10歳近くになる年上ゴリラは、100キロを超える巨体。1歳過ぎの年下ゴリラは10キロから30キロ程度なので力の差があります。しかし、年上ゴリラは年下ゴリラに合わせて、取っ組みあったり、追いかけっこをしたりするのです。年上ゴリラは、時に、追いかける側に回ったり、追いかけられる側に回ったりと、役割を交代しながら遊びます。年下ゴリラはこの年上ゴリラの行動を見ながら、「ルール」を学んでいくのです。
このゴリラの行動から何がわかるのかというと、「遊びを通してコミュニケーションを図っている」ということです。さらに遊びの中で、ルールや役割を学んでいくことができます。わたしたち人間も同様に、「遊び」が最高のコミュニケーションであり、その中で学ぶことがたくさんあるのです。コミュニケーションの一環である、遊びの重要性を見直すことが必要です。
3. ゴリラから「食事」を学ぶ
ゴリラは、一日の大半を「食べること」に費やしているといいます。朝起きるとすぐに、寝床の近くにある草を食べ始めます。高地に住むゴリラは、数種類の葉や草を食べ続け、10時くらいになると、休息します。低地に住むゴリラは、フルーツなどを食べ続け、歩き回るといいます。しかし、たた食べればいいというわけではないようです。ゴリラと言っても集団で暮らす場合、自分より強い仲間がいれば、自分の好きなものは食べられません。反対に自分より弱い仲間、仲のいい仲間がいれば、また違う食べ方になるのです。
一方、人間はどうか?忙しい現代人は「食べること」に時間を使いません。レストランに行けばすぐに好きな料理が食べられるし、コンビニに行けばインスタント食品ですぐ食べられます。これにより、一人でも好きなものが、好きな場所で食べられるので、孤食が増えているのです。ここで気づかなければならないことが、「誰と」が抜けている点です。

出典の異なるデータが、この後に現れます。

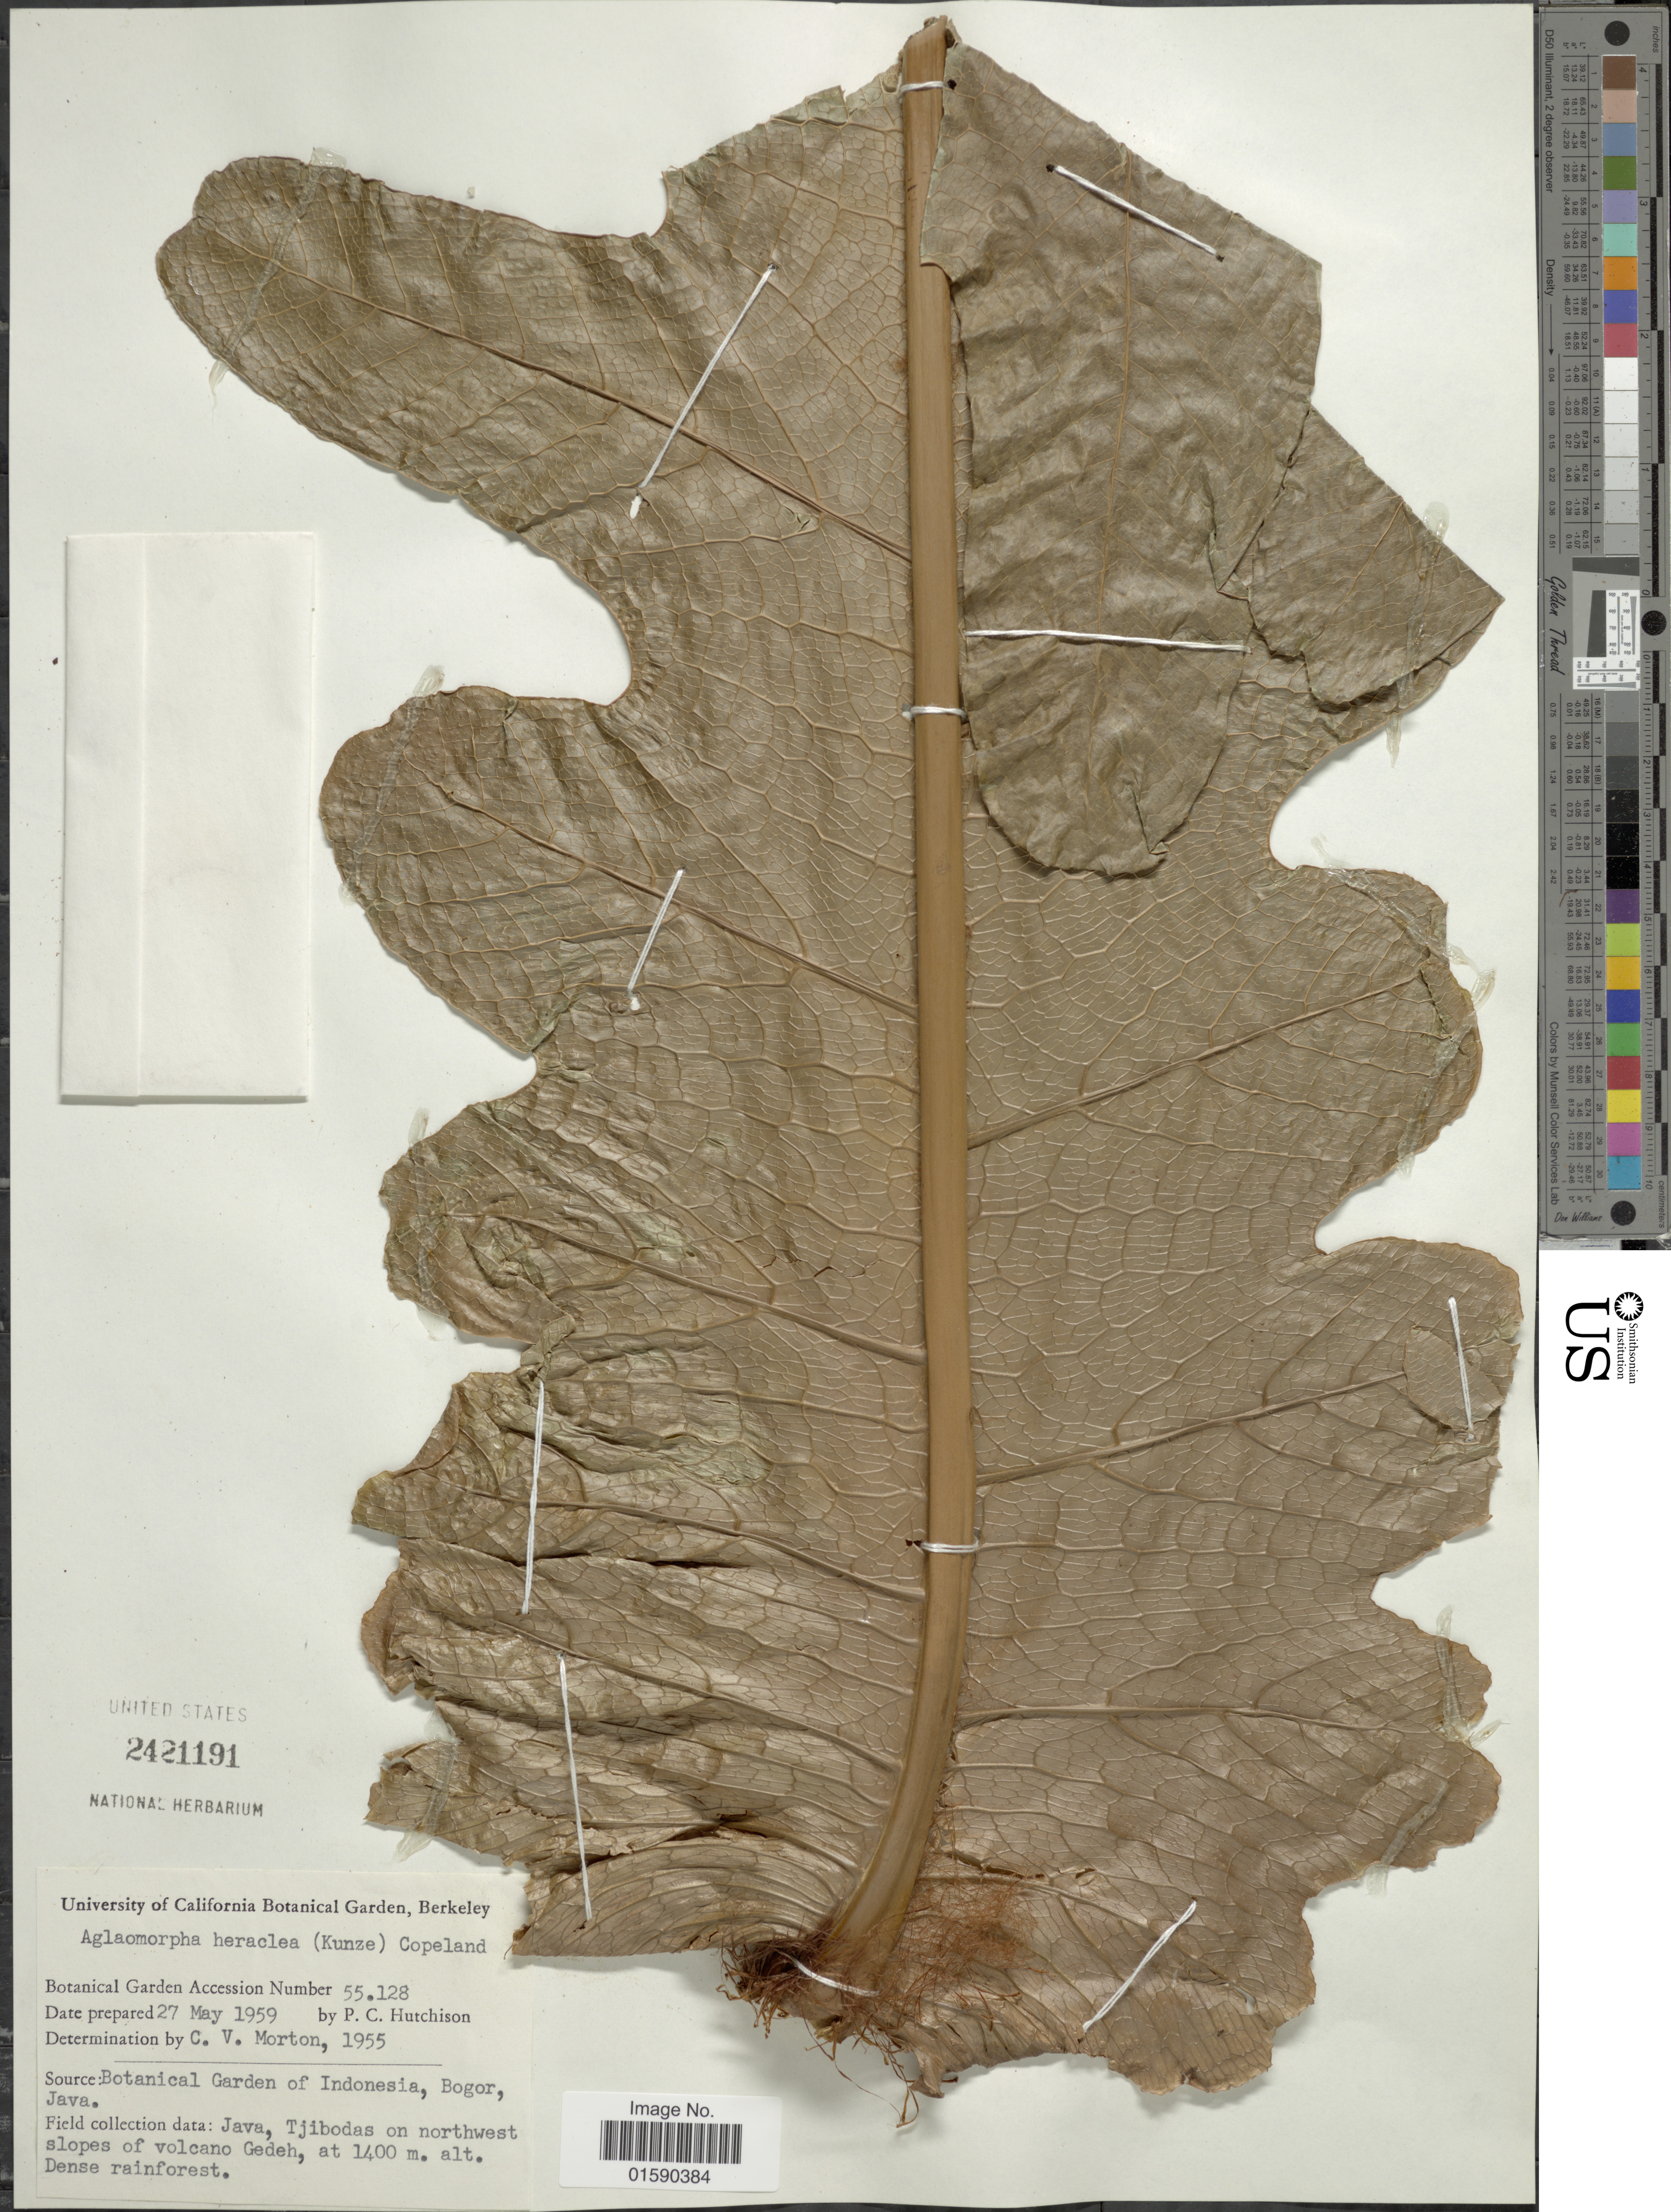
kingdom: Plantae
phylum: Tracheophyta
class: Polypodiopsida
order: Polypodiales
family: Polypodiaceae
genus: Aglaomorpha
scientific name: Aglaomorpha heraclea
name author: (Kunze) Copel.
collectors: P. C. Hutchison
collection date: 1959-05-27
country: United States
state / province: California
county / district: Alameda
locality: University of California Botanical Garden, Berkeley.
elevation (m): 1400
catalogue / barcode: US 2421191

人間はゴリラとは違って、食卓を囲むことで、コミュニケーションを図ることができます。このコミュニケーションが図れる「食事」は、仲間関係を調整したり、新しい仲間をつくったりする貴重な時間なのです。孤食が増え続けている今、貴重なコミュニケーション手段である「食事」を見直すことで、楽しい時間を過ごすことができるのです。
まとめ
『人生で大事なことはみんなゴリラから教わった』をご紹介しました。私たち人間とゴリラの共通点は意外にも多くありました。しかし、わたしたちはゴリラより、さらに高いコミュニケーション能力、コミュニケーションツールを持っています。にもかかわらず、「コミュ障」が起こってしまうには、「原点」を忘れかけていたからです。こんな時代だからこそ、原点に戻ることで、自分を取り戻すことができるでしょう。